|Informal carers provide the majority of direct care to older Australians and play an essential role in assisting older people with complex care needs to remain living in their own homes. With greater emphasis on the community as a more appropriate site for responding to and managing the needs of older people, carers are increasingly faced with systemic responsibilities, including coordination of fragmented services and providers across multifaceted health and aged care systems and negotiation of treatment and supports. Consequently, this work may be perceived by carers as burdensome.
The aim of this qualitative study was to explore the lived experiences of carers of community-dwelling older adults in undertaking the systemic work of caring. Specifically, the aim was to explore their experiences of managing and coordinating treatment and supports across multiple services and systems. The concept of Burden of Treatment was used to understand the work of navigating, negotiating and managing care of the older person, how carers made sense of this, and what personal resources they drew on.
A descriptive phenomenological approach was taken to guide the research. Semi-structured interviews were conducted with 16 carers of community-dwelling older adults with complex care needs. Giorgi’s phenomenological data analysis methods (1997) was utilised for the data analysis.
Two main themes were derived from the analysis, each comprising three sub-themes. The first theme, Becoming part of the caring system, comprised: (a) Entering the caring system, (b) A sense of obligation and duty, and (c) Work at the nexus of present and future. The second major theme, Mastering the caring system, comprised: (a) Making connections, (b) Activating the management plan, and (c) Voicing and advocating needs in the caring system.

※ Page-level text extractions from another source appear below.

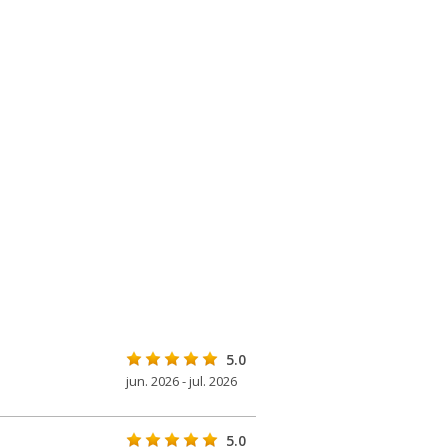
5.0
jun. 2026 - jul. 2026
5.0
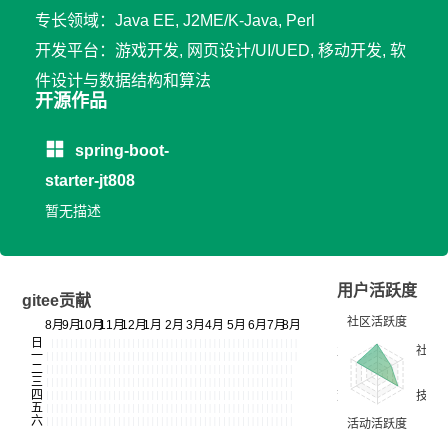
专长领域：Java EE, J2ME/K-Java, Perl
开发平台：游戏开发, 网页设计/UI/UED, 移动开发, 软
件设计与数据结构和算法
开源作品
spring-boot-
starter-jt808
暂无描述
用户活跃度
gitee贡献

Participants felt a sense of expectation and responsibility from others, including family and health and aged care providers to take on the caring work. Many perceived they had no alternative but to respond to systemic demands when seeking to manage the needs of the older person and described the challenge of this work as managing multiple and complex organisational and administrative processes across different systems while locating, accessing and coordinating services for the older person. The findings showed an experience of being adrift and having to piece together disjointed pathways. Participants also described the work of trying to make systems more responsive to the older person for a better outcome. Furthermore, the findings illustrated the varied skills required to master the systemic work, including administrative, communication, advocacy, problem-solving and negotiation abilities. Some carers drew on personal resources, robustness and abilities while others often felt overwhelmed and unsure of how to proceed.
The findings indicate that through addressing the systemic work placed on carers, the burden placed on them can be alleviated. From a system perspective, streamlining and reducing duplication of assessments, improving information access, improving communication and targeting partnerships between differing organisations can reduce system complexity which in turn will reduce the demands made on carers. Consideration of models of system navigation, care co-ordination, and case management would support those who struggle to independently master the system. The findings also suggest that there is scope for health care professionals and service providers to better identify carer requirements and assess carer capacity to manage the work. Without investment to assist carers to do the increasingly complex work, there is a risk of disparity between those that are equipped to access services and supports and those that will that continue to flounder and forego appropriate care for the older person and support for themselves.